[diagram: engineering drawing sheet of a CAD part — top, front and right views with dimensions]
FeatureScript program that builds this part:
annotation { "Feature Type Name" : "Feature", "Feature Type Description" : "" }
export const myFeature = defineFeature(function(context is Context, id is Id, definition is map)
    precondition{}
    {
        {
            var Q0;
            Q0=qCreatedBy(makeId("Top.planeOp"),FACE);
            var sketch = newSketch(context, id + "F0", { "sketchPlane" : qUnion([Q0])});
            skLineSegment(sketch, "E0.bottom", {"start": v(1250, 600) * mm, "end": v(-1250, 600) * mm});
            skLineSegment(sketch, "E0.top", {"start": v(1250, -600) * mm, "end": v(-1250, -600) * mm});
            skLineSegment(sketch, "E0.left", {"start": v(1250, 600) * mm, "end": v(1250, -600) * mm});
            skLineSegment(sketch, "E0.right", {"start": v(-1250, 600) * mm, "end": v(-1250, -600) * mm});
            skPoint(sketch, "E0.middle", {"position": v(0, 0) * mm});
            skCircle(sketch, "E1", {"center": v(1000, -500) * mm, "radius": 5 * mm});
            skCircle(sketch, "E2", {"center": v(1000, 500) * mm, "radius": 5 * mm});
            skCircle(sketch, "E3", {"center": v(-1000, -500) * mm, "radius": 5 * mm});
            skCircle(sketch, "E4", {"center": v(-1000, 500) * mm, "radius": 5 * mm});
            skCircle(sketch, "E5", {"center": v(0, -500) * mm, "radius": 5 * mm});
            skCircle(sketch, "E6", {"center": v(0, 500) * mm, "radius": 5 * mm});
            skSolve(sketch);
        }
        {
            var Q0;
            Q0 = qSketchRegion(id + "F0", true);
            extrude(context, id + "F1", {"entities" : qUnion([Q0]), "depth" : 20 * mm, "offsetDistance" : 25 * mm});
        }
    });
********
> _Direction_:
Reproduce all the records with every "skCircle" switched to "skCircleByRadius", leaving everything else unchanged.

> _Written response_:
[diagram: engineering drawing sheet of a CAD part — top, front and right views with dimensions]
FeatureScript program that builds this part:
annotation { "Feature Type Name" : "Feature", "Feature Type Description" : "" }
export const myFeature = defineFeature(function(context is Context, id is Id, definition is map)
    precondition{}
    {
        {
            var Q0;
            Q0=qCreatedBy(makeId("Top.planeOp"),FACE);
            var sketch = newSketch(context, id + "F0", { "sketchPlane" : qUnion([Q0])});
            skLineSegment(sketch, "E0.bottom", {"start": v(1250, 600) * mm, "end": v(-1250, 600) * mm});
            skLineSegment(sketch, "E0.top", {"start": v(1250, -600) * mm, "end": v(-1250, -600) * mm});
            skLineSegment(sketch, "E0.left", {"start": v(1250, 600) * mm, "end": v(1250, -600) * mm});
            skLineSegment(sketch, "E0.right", {"start": v(-1250, 600) * mm, "end": v(-1250, -600) * mm});
            skPoint(sketch, "E0.middle", {"position": v(0, 0) * mm});
            skCircleByRadius(sketch, "E1", {"center": v(1000, -500) * mm, "radius": 5 * mm});
            skCircleByRadius(sketch, "E2", {"center": v(1000, 500) * mm, "radius": 5 * mm});
            skCircleByRadius(sketch, "E3", {"center": v(-1000, -500) * mm, "radius": 5 * mm});
            skCircleByRadius(sketch, "E4", {"center": v(-1000, 500) * mm, "radius": 5 * mm});
            skCircleByRadius(sketch, "E5", {"center": v(0, -500) * mm, "radius": 5 * mm});
            skCircleByRadius(sketch, "E6", {"center": v(0, 500) * mm, "radius": 5 * mm});
            skSolve(sketch);
        }
        {
            var Q0;
            Q0 = qSketchRegion(id + "F0", true);
            extrude(context, id + "F1", {"entities" : qUnion([Q0]), "depth" : 20 * mm, "offsetDistance" : 25 * mm});
        }
    });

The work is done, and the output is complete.